▶ Action item: Whenever a picture appears in the data, skip it and write out all other material exactly.

(Provided data Opens)

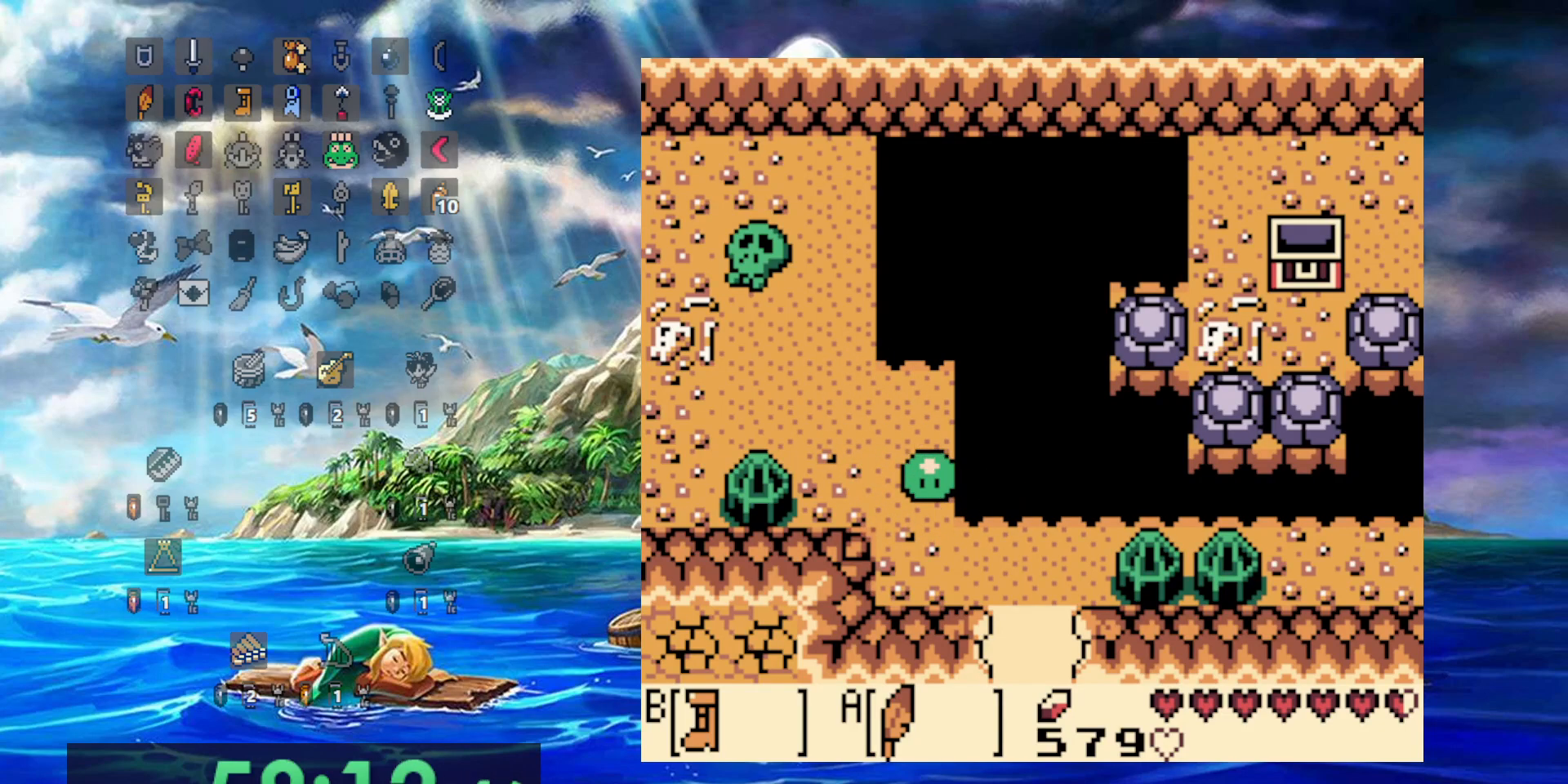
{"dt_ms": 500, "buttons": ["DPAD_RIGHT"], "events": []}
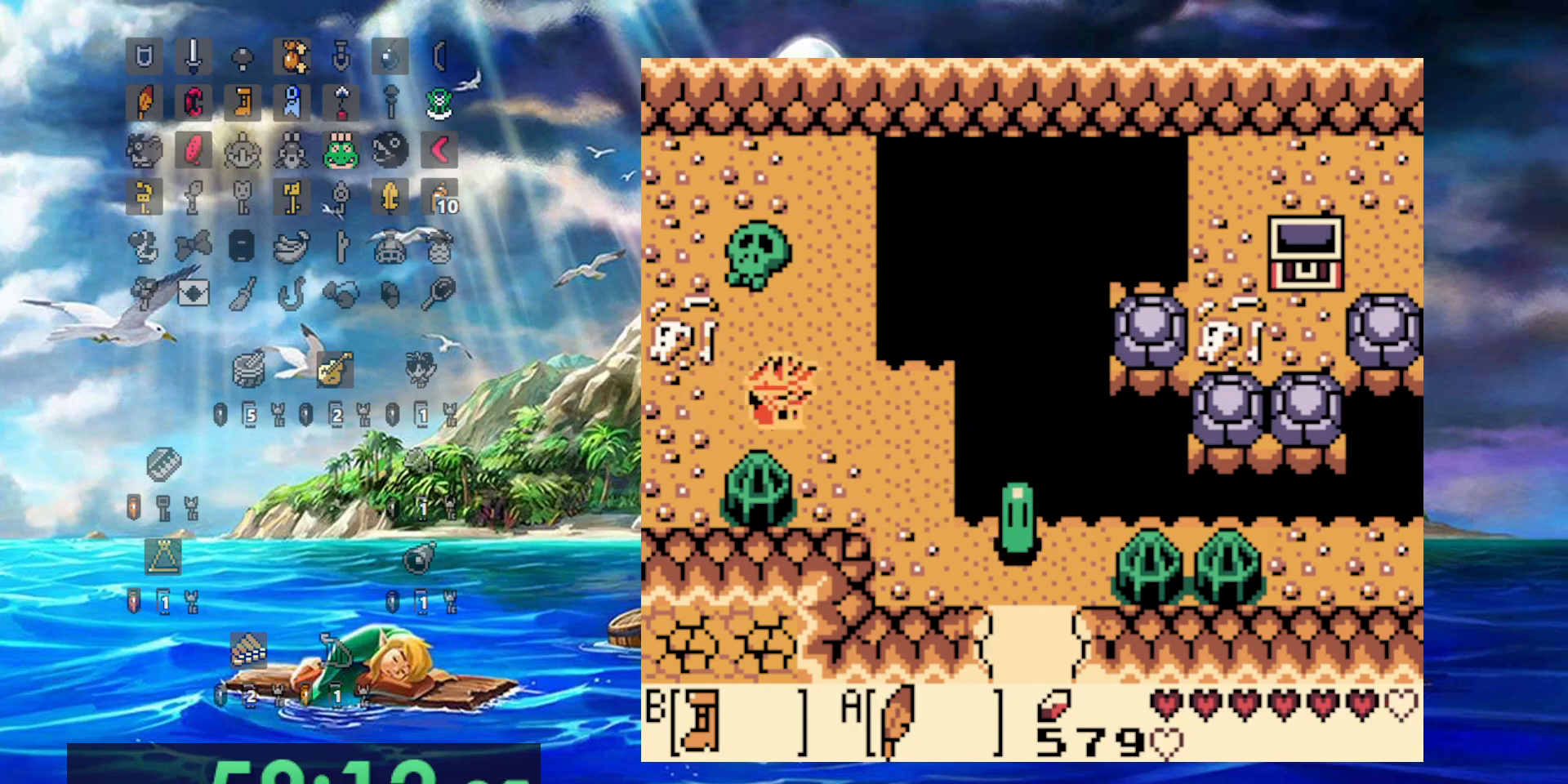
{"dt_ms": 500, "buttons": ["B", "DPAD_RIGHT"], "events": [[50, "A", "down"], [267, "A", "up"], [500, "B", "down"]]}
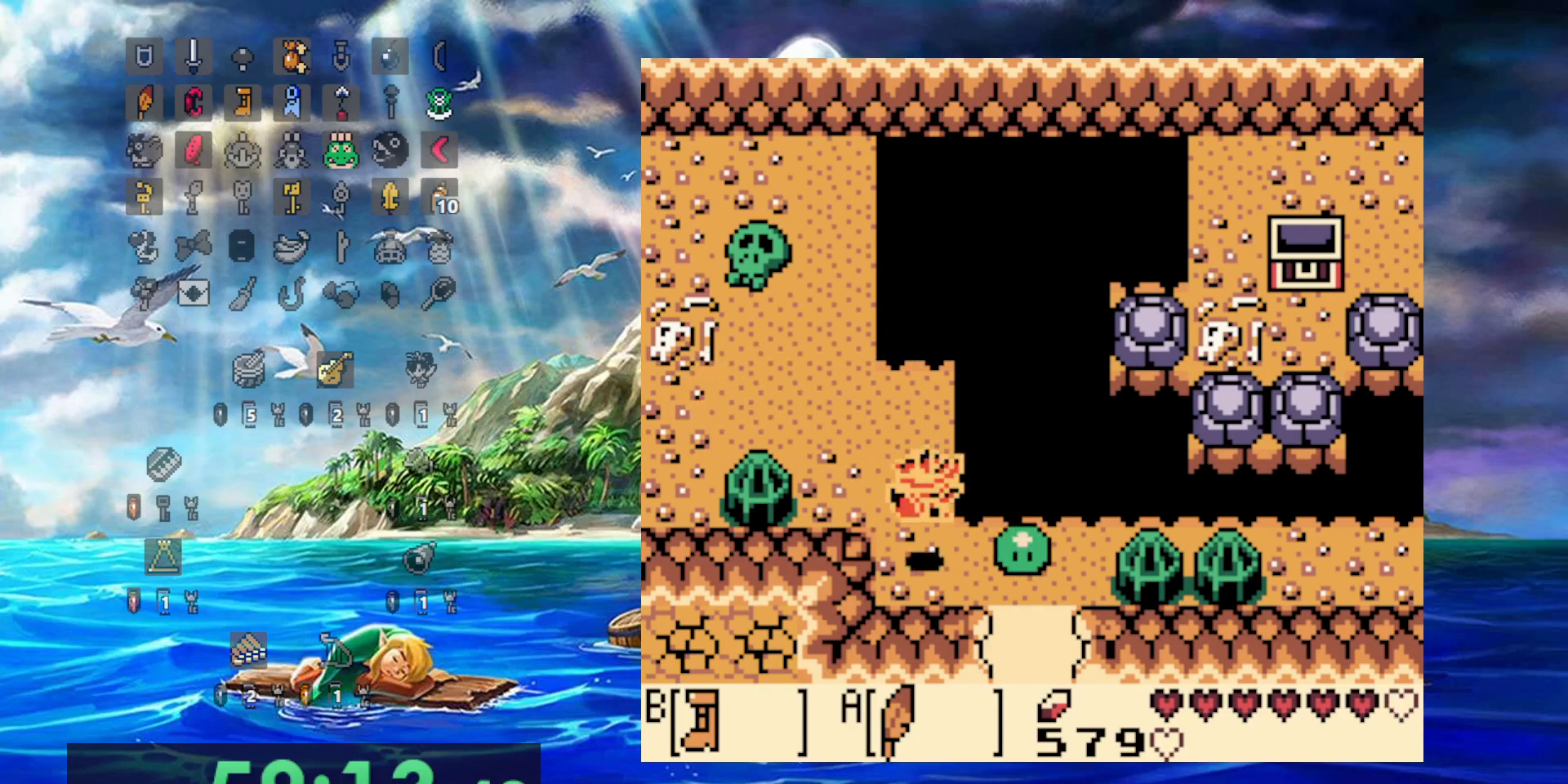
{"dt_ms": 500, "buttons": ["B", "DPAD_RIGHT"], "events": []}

(Provided data Closes)

▶ Answer below:
{"dt_ms": 500, "buttons": ["DPAD_RIGHT"], "events": []}
{"dt_ms": 500, "buttons": ["B", "DPAD_RIGHT"], "events": [[50, "A", "down"], [267, "A", "up"], [500, "B", "down"]]}
{"dt_ms": 500, "buttons": ["B", "DPAD_RIGHT"], "events": []}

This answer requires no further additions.